Enron, the Houston, Texas based company, created in 1985, grew into the nation's seventh largest company in revenue by providing electricity to its consumers. With the company's assets estimated at $62 billion, what lead this impressive corporation to file for bankruptcy? I believe that Enron's collapse was accredited to the failure of postmodern corporate values because of their accounting and business practices. .
Between 1996 and 2000, Enron reported an increase in sales from $13.3 billion to $100.8 billion. As of 2000, Enron had approximately 19,000 employees. Per each employee, Enron says it generated $5.3 million in revenues. The men and women of Enron made the employees at Microsoft (revenue per employee: $610,256) look slothful. Enron also put other workers of major corporations like Citigroup and IBM to shame. .

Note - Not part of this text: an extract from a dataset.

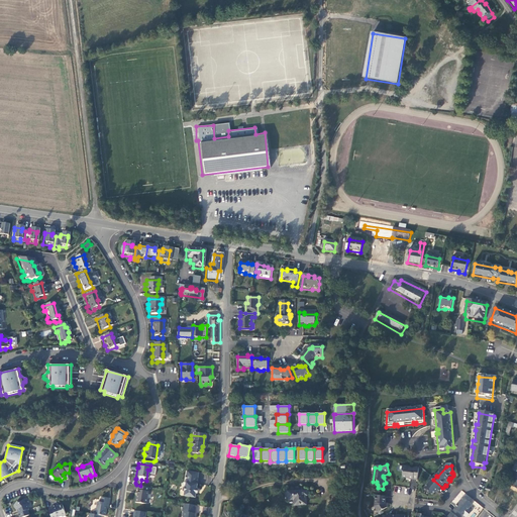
[(402,480),(408,481),(408,482),(413,482),(413,483),(417,483),(419,471),(414,471),(414,472),(410,471),(410,470),(402,469),(402,473),(403,475),(402,480)]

Enron's reported revenue was based on its exploitation of a loophole in accounting rules that allowed it to book revenue from huge energy-derivative contracts at their gross value, not their net value as done with other securities dealings. In actuality, it used complex partnerships to keep some $500 million in debt off its books and hide its financial troubles so it could continue to get cash and credit to run its trading commerce. Enron officials have acknowledged that the company had overstated its profits by more than $580 million since 1997. It made a series of bad investments in power plants, electricity and gas distribution units, pipelines, and paper mills. It overpaid for many of these investments, but also ran into project cost over-runs, and a wide variety of other problems. .
Lack of clearness and openness with investors contributed to a massive loss of investor confidence and insecurity on the part of other energy traders to deal with Enron. Enron created a series of limited partnerships, which were effectively supported by Enron, but were not consolidated.